### [Records provided]

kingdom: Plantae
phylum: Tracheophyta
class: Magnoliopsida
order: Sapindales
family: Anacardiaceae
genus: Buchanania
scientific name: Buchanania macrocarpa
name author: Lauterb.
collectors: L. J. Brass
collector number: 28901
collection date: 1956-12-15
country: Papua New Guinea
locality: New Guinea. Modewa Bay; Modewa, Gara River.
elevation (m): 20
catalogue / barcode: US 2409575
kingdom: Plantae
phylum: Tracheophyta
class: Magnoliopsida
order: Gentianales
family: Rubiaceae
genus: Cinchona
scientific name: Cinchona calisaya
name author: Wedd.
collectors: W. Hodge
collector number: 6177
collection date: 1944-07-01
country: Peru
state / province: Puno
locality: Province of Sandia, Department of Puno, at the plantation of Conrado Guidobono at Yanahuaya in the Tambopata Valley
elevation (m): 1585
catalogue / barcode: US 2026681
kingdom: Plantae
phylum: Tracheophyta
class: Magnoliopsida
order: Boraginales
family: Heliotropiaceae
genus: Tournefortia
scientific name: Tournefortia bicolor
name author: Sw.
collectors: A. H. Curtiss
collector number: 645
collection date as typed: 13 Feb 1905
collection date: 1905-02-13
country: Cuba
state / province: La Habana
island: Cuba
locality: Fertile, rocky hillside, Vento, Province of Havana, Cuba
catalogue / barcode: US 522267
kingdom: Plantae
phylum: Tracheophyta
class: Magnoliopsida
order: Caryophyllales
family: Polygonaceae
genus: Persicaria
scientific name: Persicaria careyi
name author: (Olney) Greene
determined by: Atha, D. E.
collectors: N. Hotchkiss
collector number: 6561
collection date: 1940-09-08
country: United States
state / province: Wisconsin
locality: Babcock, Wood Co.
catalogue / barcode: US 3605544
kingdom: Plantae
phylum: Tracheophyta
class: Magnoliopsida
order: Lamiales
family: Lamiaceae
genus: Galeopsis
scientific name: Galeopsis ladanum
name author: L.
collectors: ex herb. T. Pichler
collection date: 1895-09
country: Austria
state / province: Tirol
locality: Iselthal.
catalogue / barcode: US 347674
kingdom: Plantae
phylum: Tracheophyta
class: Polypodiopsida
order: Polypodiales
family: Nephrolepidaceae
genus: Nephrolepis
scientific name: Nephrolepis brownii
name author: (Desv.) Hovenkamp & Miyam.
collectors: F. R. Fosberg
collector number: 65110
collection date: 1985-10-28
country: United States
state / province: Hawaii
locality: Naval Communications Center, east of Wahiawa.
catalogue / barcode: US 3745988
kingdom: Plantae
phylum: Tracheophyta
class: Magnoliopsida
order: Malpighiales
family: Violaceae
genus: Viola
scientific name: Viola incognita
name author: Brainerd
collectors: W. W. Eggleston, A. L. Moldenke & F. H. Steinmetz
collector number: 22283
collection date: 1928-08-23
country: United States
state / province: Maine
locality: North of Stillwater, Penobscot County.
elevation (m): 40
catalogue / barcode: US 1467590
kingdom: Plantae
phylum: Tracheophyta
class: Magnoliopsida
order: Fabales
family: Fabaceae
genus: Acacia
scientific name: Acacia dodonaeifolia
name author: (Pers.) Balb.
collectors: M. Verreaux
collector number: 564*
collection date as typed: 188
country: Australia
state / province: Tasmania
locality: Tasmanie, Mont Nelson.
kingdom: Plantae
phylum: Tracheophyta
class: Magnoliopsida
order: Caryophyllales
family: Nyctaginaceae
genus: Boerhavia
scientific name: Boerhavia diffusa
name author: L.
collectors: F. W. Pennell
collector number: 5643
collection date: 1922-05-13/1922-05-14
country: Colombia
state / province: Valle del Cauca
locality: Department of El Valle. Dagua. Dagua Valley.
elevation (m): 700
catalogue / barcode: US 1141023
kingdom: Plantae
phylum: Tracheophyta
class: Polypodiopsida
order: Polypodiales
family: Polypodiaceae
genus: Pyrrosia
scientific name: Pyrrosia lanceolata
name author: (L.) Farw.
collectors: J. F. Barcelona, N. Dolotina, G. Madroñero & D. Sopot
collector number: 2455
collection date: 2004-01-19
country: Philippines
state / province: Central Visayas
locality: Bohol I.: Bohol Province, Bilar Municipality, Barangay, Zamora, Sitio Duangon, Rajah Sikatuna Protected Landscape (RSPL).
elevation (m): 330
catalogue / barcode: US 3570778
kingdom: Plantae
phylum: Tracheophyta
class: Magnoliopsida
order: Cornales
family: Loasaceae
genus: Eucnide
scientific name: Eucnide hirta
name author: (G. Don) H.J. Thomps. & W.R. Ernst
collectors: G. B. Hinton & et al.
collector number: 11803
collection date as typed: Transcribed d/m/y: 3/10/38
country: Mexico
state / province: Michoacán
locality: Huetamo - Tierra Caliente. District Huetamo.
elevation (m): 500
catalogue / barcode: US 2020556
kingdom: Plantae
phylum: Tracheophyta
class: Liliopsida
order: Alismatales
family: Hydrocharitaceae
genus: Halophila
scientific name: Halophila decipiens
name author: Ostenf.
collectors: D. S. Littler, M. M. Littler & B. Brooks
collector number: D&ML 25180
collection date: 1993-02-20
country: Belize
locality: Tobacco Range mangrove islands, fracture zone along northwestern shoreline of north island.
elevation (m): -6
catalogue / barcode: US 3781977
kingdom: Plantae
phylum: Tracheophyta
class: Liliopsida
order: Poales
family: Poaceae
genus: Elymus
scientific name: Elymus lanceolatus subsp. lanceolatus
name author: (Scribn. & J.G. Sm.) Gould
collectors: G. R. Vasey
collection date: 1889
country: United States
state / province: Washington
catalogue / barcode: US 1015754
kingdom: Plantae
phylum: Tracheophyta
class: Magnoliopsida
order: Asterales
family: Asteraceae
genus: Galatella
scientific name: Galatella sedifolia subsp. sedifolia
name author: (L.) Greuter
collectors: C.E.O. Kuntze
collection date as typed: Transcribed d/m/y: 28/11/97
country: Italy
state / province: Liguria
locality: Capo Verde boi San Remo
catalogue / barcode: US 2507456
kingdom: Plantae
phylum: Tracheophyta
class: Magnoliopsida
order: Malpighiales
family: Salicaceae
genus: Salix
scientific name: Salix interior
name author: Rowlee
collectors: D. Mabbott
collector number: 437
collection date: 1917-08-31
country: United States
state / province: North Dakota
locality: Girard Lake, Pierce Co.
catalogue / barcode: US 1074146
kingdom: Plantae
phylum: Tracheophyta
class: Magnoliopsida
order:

### [Task]
Please write out all of the rows above again, keeping every line word for word.

### [In response]
kingdom: Plantae
phylum: Tracheophyta
class: Magnoliopsida
order: Sapindales
family: Anacardiaceae
genus: Buchanania
scientific name: Buchanania macrocarpa
name author: Lauterb.
collectors: L. J. Brass
collector number: 28901
collection date: 1956-12-15
country: Papua New Guinea
locality: New Guinea. Modewa Bay; Modewa, Gara River.
elevation (m): 20
catalogue / barcode: US 2409575
kingdom: Plantae
phylum: Tracheophyta
class: Magnoliopsida
order: Gentianales
family: Rubiaceae
genus: Cinchona
scientific name: Cinchona calisaya
name author: Wedd.
collectors: W. Hodge
collector number: 6177
collection date: 1944-07-01
country: Peru
state / province: Puno
locality: Province of Sandia, Department of Puno, at the plantation of Conrado Guidobono at Yanahuaya in the Tambopata Valley
elevation (m): 1585
catalogue / barcode: US 2026681
kingdom: Plantae
phylum: Tracheophyta
class: Magnoliopsida
order: Boraginales
family: Heliotropiaceae
genus: Tournefortia
scientific name: Tournefortia bicolor
name author: Sw.
collectors: A. H. Curtiss
collector number: 645
collection date as typed: 13 Feb 1905
collection date: 1905-02-13
country: Cuba
state / province: La Habana
island: Cuba
locality: Fertile, rocky hillside, Vento, Province of Havana, Cuba
catalogue / barcode: US 522267
kingdom: Plantae
phylum: Tracheophyta
class: Magnoliopsida
order: Caryophyllales
family: Polygonaceae
genus: Persicaria
scientific name: Persicaria careyi
name author: (Olney) Greene
determined by: Atha, D. E.
collectors: N. Hotchkiss
collector number: 6561
collection date: 1940-09-08
country: United States
state / province: Wisconsin
locality: Babcock, Wood Co.
catalogue / barcode: US 3605544
kingdom: Plantae
phylum: Tracheophyta
class: Magnoliopsida
order: Lamiales
family: Lamiaceae
genus: Galeopsis
scientific name: Galeopsis ladanum
name author: L.
collectors: ex herb. T. Pichler
collection date: 1895-09
country: Austria
state / province: Tirol
locality: Iselthal.
catalogue / barcode: US 347674
kingdom: Plantae
phylum: Tracheophyta
class: Polypodiopsida
order: Polypodiales
family: Nephrolepidaceae
genus: Nephrolepis
scientific name: Nephrolepis brownii
name author: (Desv.) Hovenkamp & Miyam.
collectors: F. R. Fosberg
collector number: 65110
collection date: 1985-10-28
country: United States
state / province: Hawaii
locality: Naval Communications Center, east of Wahiawa.
catalogue / barcode: US 3745988
kingdom: Plantae
phylum: Tracheophyta
class: Magnoliopsida
order: Malpighiales
family: Violaceae
genus: Viola
scientific name: Viola incognita
name author: Brainerd
collectors: W. W. Eggleston, A. L. Moldenke & F. H. Steinmetz
collector number: 22283
collection date: 1928-08-23
country: United States
state / province: Maine
locality: North of Stillwater, Penobscot County.
elevation (m): 40
catalogue / barcode: US 1467590
kingdom: Plantae
phylum: Tracheophyta
class: Magnoliopsida
order: Fabales
family: Fabaceae
genus: Acacia
scientific name: Acacia dodonaeifolia
name author: (Pers.) Balb.
collectors: M. Verreaux
collector number: 564*
collection date as typed: 188
country: Australia
state / province: Tasmania
locality: Tasmanie, Mont Nelson.
kingdom: Plantae
phylum: Tracheophyta
class: Magnoliopsida
order: Caryophyllales
family: Nyctaginaceae
genus: Boerhavia
scientific name: Boerhavia diffusa
name author: L.
collectors: F. W. Pennell
collector number: 5643
collection date: 1922-05-13/1922-05-14
country: Colombia
state / province: Valle del Cauca
locality: Department of El Valle. Dagua. Dagua Valley.
elevation (m): 700
catalogue / barcode: US 1141023
kingdom: Plantae
phylum: Tracheophyta
class: Polypodiopsida
order: Polypodiales
family: Polypodiaceae
genus: Pyrrosia
scientific name: Pyrrosia lanceolata
name author: (L.) Farw.
collectors: J. F. Barcelona, N. Dolotina, G. Madroñero & D. Sopot
collector number: 2455
collection date: 2004-01-19
country: Philippines
state / province: Central Visayas
locality: Bohol I.: Bohol Province, Bilar Municipality, Barangay, Zamora, Sitio Duangon, Rajah Sikatuna Protected Landscape (RSPL).
elevation (m): 330
catalogue / barcode: US 3570778
kingdom: Plantae
phylum: Tracheophyta
class: Magnoliopsida
order: Cornales
family: Loasaceae
genus: Eucnide
scientific name: Eucnide hirta
name author: (G. Don) H.J. Thomps. & W.R. Ernst
collectors: G. B. Hinton & et al.
collector number: 11803
collection date as typed: Transcribed d/m/y: 3/10/38
country: Mexico
state / province: Michoacán
locality: Huetamo - Tierra Caliente. District Huetamo.
elevation (m): 500
catalogue / barcode: US 2020556
kingdom: Plantae
phylum: Tracheophyta
class: Liliopsida
order: Alismatales
family: Hydrocharitaceae
genus: Halophila
scientific name: Halophila decipiens
name author: Ostenf.
collectors: D. S. Littler, M. M. Littler & B. Brooks
collector number: D&ML 25180
collection date: 1993-02-20
country: Belize
locality: Tobacco Range mangrove islands, fracture zone along northwestern shoreline of north island.
elevation (m): -6
catalogue / barcode: US 3781977
kingdom: Plantae
phylum: Tracheophyta
class: Liliopsida
order: Poales
family: Poaceae
genus: Elymus
scientific name: Elymus lanceolatus subsp. lanceolatus
name author: (Scribn. & J.G. Sm.) Gould
collectors: G. R. Vasey
collection date: 1889
country: United States
state / province: Washington
catalogue / barcode: US 1015754
kingdom: Plantae
phylum: Tracheophyta
class: Magnoliopsida
order: Asterales
family: Asteraceae
genus: Galatella
scientific name: Galatella sedifolia subsp. sedifolia
name author: (L.) Greuter
collectors: C.E.O. Kuntze
collection date as typed: Transcribed d/m/y: 28/11/97
country: Italy
state / province: Liguria
locality: Capo Verde boi San Remo
catalogue / barcode: US 2507456
kingdom: Plantae
phylum: Tracheophyta
class: Magnoliopsida
order: Malpighiales
family: Salicaceae
genus: Salix
scientific name: Salix interior
name author: Rowlee
collectors: D. Mabbott
collector number: 437
collection date: 1917-08-31
country: United States
state / province: North Dakota
locality: Girard Lake, Pierce Co.
catalogue / barcode: US 1074146
kingdom: Plantae
phylum: Tracheophyta
class: Magnoliopsida
order:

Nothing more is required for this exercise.